Big huge congratulations on such a great success!


----------



## honda123 (May 29, 2014)

Your efforts are very impressive. Congrats.


----------



## lily cd re (Jul 23, 2012)

cavon that is great news. I was in Syracuse this past weekend with Lily for rally (got two more RAE legs) and (f)utility obedience. Being up that way had me thinking of you.


----------



## Quossum (Mar 18, 2011)

He's simply amazing!


----------



## Chagall's mom (Jan 9, 2010)

Quossum said:


> He's simply amazing!


And you know what else? He's a ball of fun too! When Finnegan visits my dh has a _really_ hard time saying good-bye to him. Chagall too, he mopes. :sad: Actually, they both do!


----------



## atlflier (Mar 31, 2014)

Congratulations...wonderful wins!!!


----------



## georgiapeach (Oct 9, 2009)

Congratulations - very impressive!!


----------



## cavon (Aug 10, 2010)

Here is Finnegan's ribbon haul from UKC Premier 2014. Not bad considering we only showed on two days and we did rally once.

We didn't get a group placement on Saturday in a lovely Gun Dog group, but it was so wonderful to hear all of the people cheering for us as we went around the ring. This big guy is very, very popular and that makes his mom very, very proud.

The white ribbon is from the Parade of Total Retrievers. To qualify for the parade, your dog must have a conformation championship and at least one working title. I was so proud when I saw that Finnegan was the dog with the most working titles in the parade. Over the moon when a judge saw us coming over to the entrance of the ring and shouted, "What are you waiting for, get that big red head in there! You guys have earned it!" 
Thank you to the United Retriever Club for holding the Specialty and the Parade!


----------



## cavon (Aug 10, 2010)

Chagall's mom said:


> And you know what else? He's a ball of fun too! When Finnegan visits my dh has a _really_ hard time saying good-bye to him. Chagall too, he mopes. :sad: Actually, they both do!

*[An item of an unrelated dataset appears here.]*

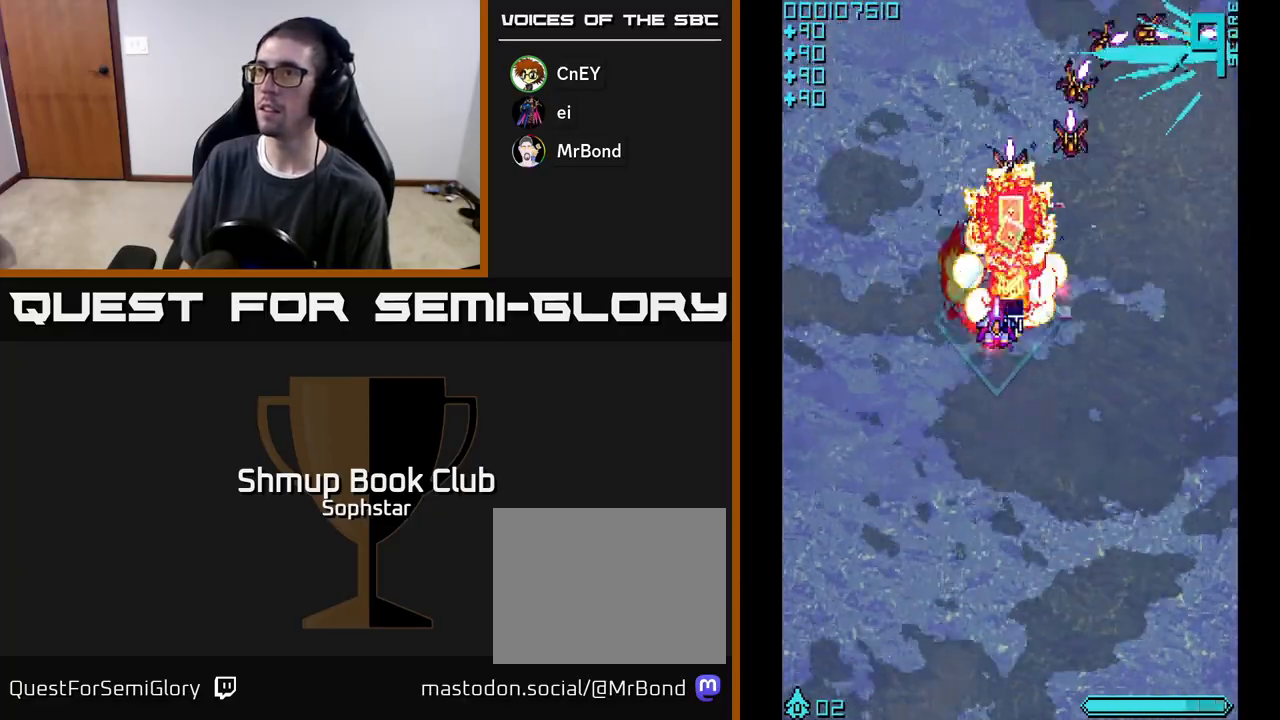
{"buttons": ["A", "DPAD_UP"], "left_stick": "center", "events": [[200, "DPAD_RIGHT", "down"], [200, "DPAD_UP", "up"], [250, "DPAD_DOWN", "down"], [417, "DPAD_DOWN", "up"], [450, "DPAD_RIGHT", "up"], [450, "DPAD_UP", "down"]]}
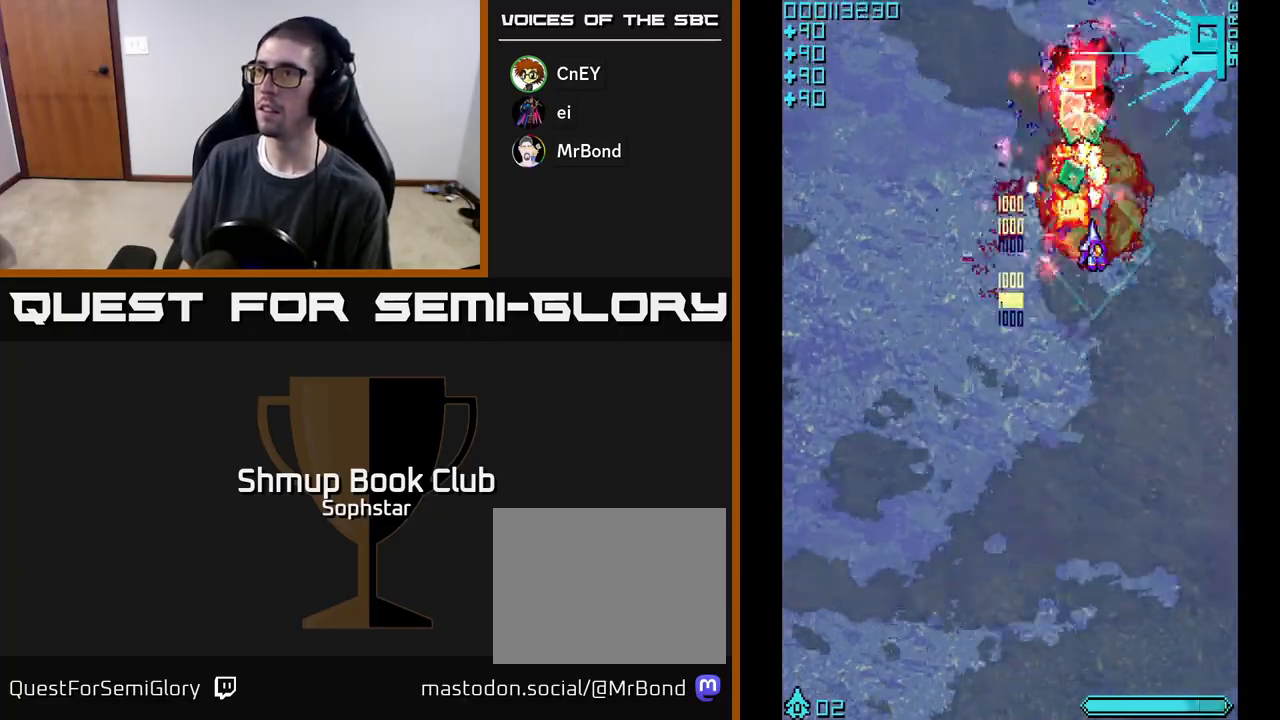
{"buttons": ["A"], "left_stick": "center", "events": [[217, "DPAD_LEFT", "down"], [233, "DPAD_UP", "up"], [300, "DPAD_DOWN", "down"], [333, "DPAD_LEFT", "up"], [500, "DPAD_DOWN", "up"]]}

Can't wait until we come to visit later this summer, with Mama Rose too!!!


----------



## papoodles (Jun 27, 2011)

Hi Cavon!
From the looks of it,Finnegan’s trophy haul is so extensive now that you might consider using the ribbons as wallpaper! You must have enough.
What a marvelous boy you have raised, and what a wonderful adventure is has been for you and Finnegan; you clearly are a well matched team.
Big congratulations!!
As an aside, we are going up to Vermont this Saturday to bring home another Wispynook poodle! And, his name will be Finnegan too...or ‘Finny’ for short.
He’s now called ‘Flynn’..but I love the name Finn soo much better.Thought you might enjoy hearing this this


----------



## cavon (Aug 10, 2010)

HI papoodles!! That's excellent news and my Finnie will be happy to share his name with yours!!! Maybe one day they will get to meet!


----------



## cavon (Aug 10, 2010)

Here are a couple of photos of Finnegan and I in the group judging ring from last Saturday at UKC Premier. Not The Poodle Specialty photos, but I just thought that I would share....


----------



## Suddenly (Aug 8, 2013)

Great news!


Sent from Petguide.com Free App


----------



## outwest (May 1, 2011)

Those are some beautiful ribbons! Congratulations.


----------



## mckatsfancy (Jun 9, 2014)

Congratulations on your hard work !


----------